PATCH relies on two hash functions: an identity map and a pseudo-random permutation sampled once at startup. Both hashes feed a simple compressor that masks off the unused high bits for the current table size. Doubling the table therefore only exposes one more significant bit, so each child either stays in its bucket or moves to the partner bucket index + old_bucket_count.

The byte_table_resize_benchmark demonstrates how densely the table can fill before resizing.
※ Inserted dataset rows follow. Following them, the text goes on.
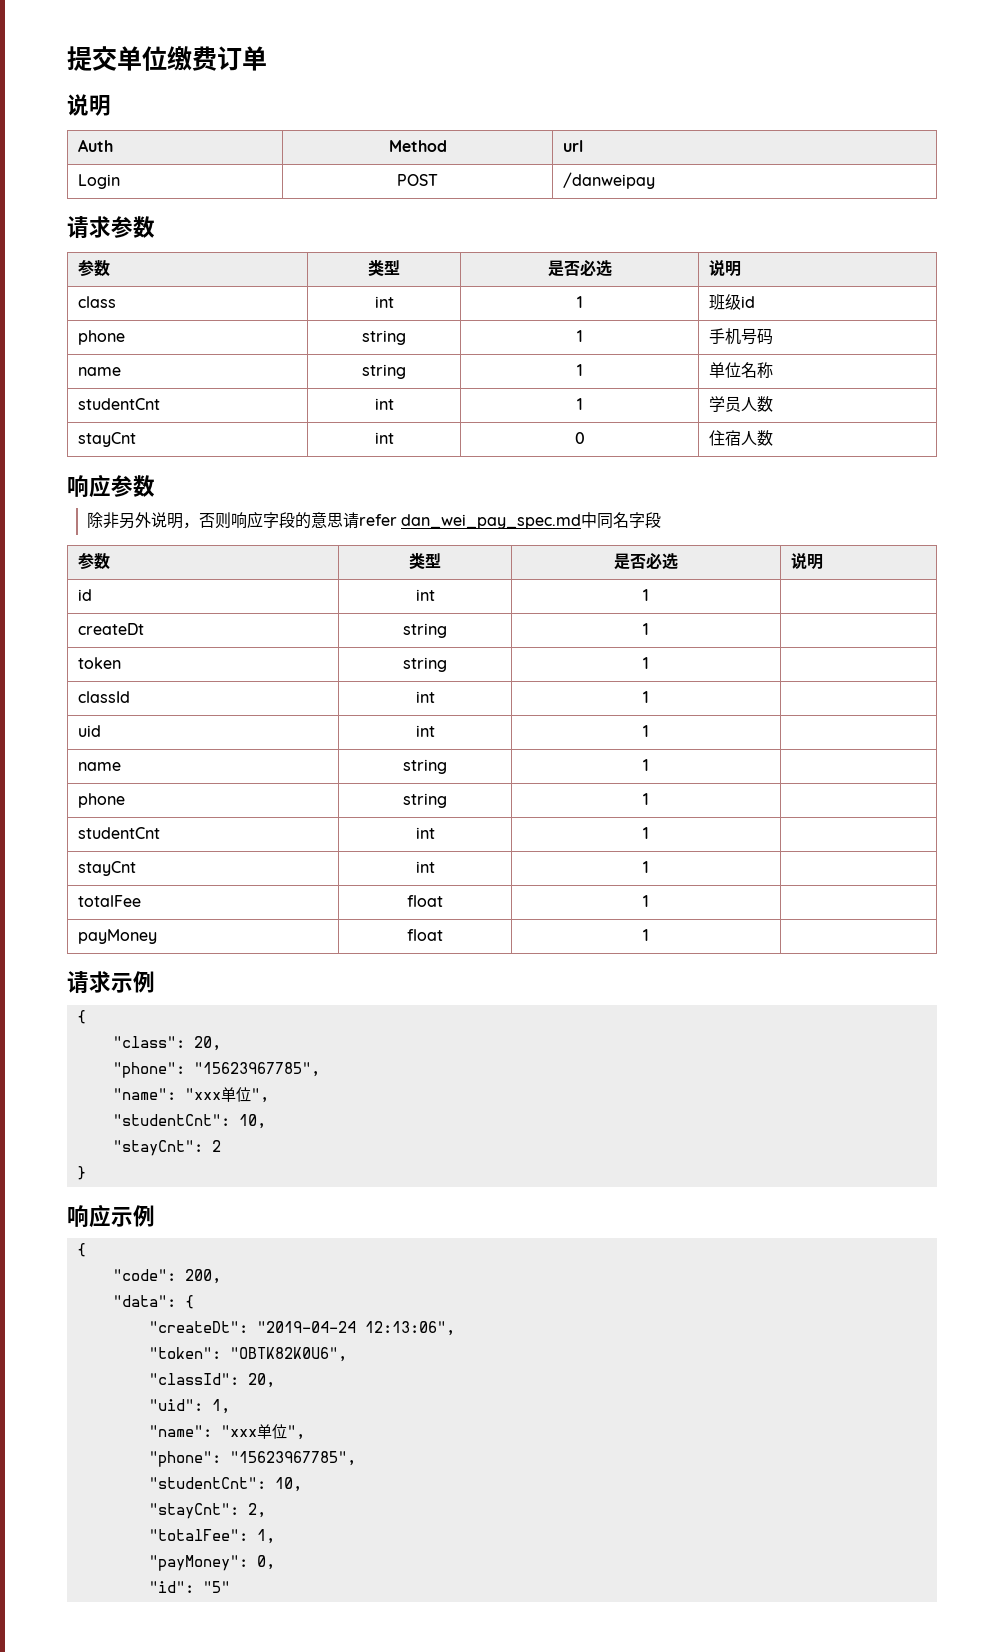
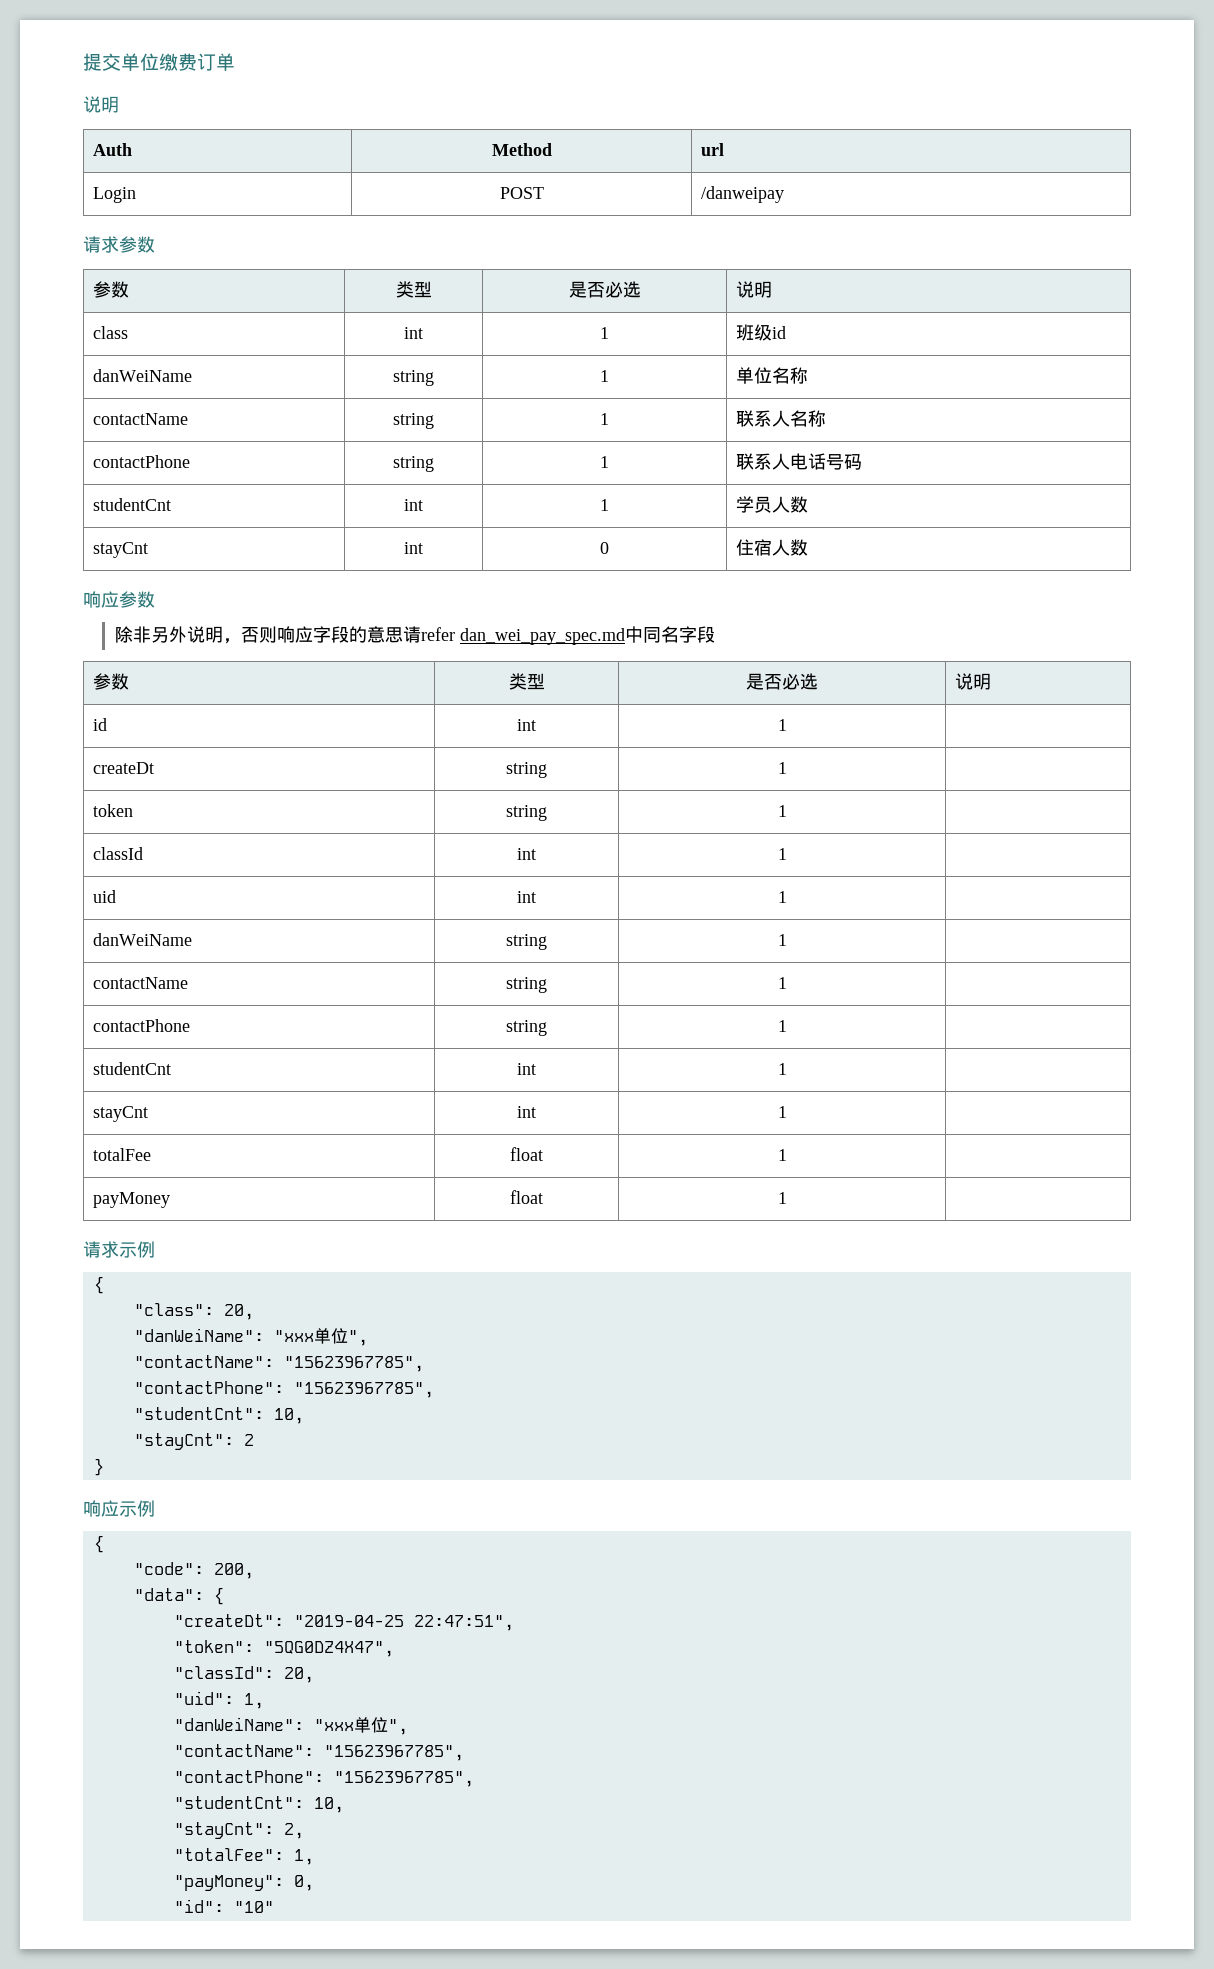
[77,330,125,345] [362,330,406,345] [576,330,583,342] [708,328,773,345] [77,367,121,376] [362,364,406,379] [576,364,583,376] [708,362,773,378] phone | string | 1 | 手机号码 // name | string | 1 | 单位名称 -> [92,369,192,382] [393,370,434,386] [600,370,609,382] [735,367,808,384] [92,413,188,425] [393,413,434,429] [600,413,609,425] [735,410,826,427] [92,455,190,468] [393,456,434,472] [600,456,609,468] [735,453,862,470] danWeiName | string | 1 | 单位名称 // contactName | string | 1 | 联系人名称 // contactPhone | string | 1 | 联系人电话号码
[77,762,121,771] [403,759,447,774] [643,759,649,771] [77,793,125,808] name | string | 1 | // phone -> [92,933,192,946] [506,934,547,950] [777,934,787,946] [92,977,188,989] [506,977,547,993] [777,977,787,989] [92,1019,190,1032] danWeiName | string | 1 | // contactName | string | 1 | // contactPhone
[112,1062,320,1078] [112,1087,269,1103] "phone": "15623967785", // "name": "xxx单位", -> [133,1328,368,1346] [133,1355,424,1372] [133,1381,434,1398] "danWeiName": "xxx单位", // "contactName": "15623967785", // "contactPhone": "15623967785",
[256,1321,455,1336] "2019-04-24 12:13:06", -> [293,1615,514,1631] "2019-04-25 22:47:51",
[229,1347,347,1362] "OBTK82K0U6", -> [263,1641,394,1657] "5QG0DZ4X47",
[148,1424,305,1440] [148,1451,221,1467] "name": "xxx单位", // "phone": -> [173,1717,408,1735] [173,1744,464,1761] [173,1770,324,1783] "danWeiName": "xxx单位", // "contactName": "15623967785", // "contactPhone":
[202,1581,230,1593] "5" -> [233,1901,274,1913] "10"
The benchmark inserts all byte values repeatedly and records the occupancy that forced each power-of-two table size to grow:

ByteTable resize fill - random: 0.863, sequential: 0.972
Per-size fill (random)
  size   2: 1.000  # path compression keeps two-entry nodes fully occupied
  size   4: 0.973
  size   8: 0.899
  size  16: 0.830
  size  32: 0.749
  size  64: 0.735
  size 128: 0.719
  size 256: 1.000  # identity hash maps all 256 children without resizing
Per-size fill (sequential)
  size   2: 1.000  # path compression keeps two-entry nodes fully occupied
  size   4: 1.000
  size   8: 0.993
  size  16: 1.000
  size  32: 0.928
  size  64: 0.925
  size 128: 0.927
  size 256: 1.000  # identity hash maps all 256 children without resizing

Random inserts average roughly 86 % table fill while sequential inserts stay near 97 % before the next doubling. Small nodes stay compact because the path-compressed header only materialises a table when needed, while the largest table reaches full occupancy without growing past 256 entries. These predictable fill factors keep memory usage steady without ART’s specialised node types.

Hash maintenance

Every leaf stores a SipHash-2-4 fingerprint of its key, and each branch XORs its children’s 128-bit hashes together. On insert or delete the previous hash contribution is XORed out and the new value XORed in, so updates run in constant time. Set operations such as difference compare these fingerprints first: matching hashes short-circuit because the subtrees are assumed identical, while differing hashes force a walk to compute the result. SipHash collisions are astronomically unlikely for these 128-bit values, so the shortcut is safe in practice.

Consumers can reorder or segment keys through the KeySchema and KeySegmentation traits. Prefix queries reuse the schema’s tree ordering to walk just the matching segments. Because every update is implemented with copy-on-write semantics, cloning a tree is cheap and retains structural sharing: multiple workspaces can branch, mutate independently, and merge results without duplicating entire datasets.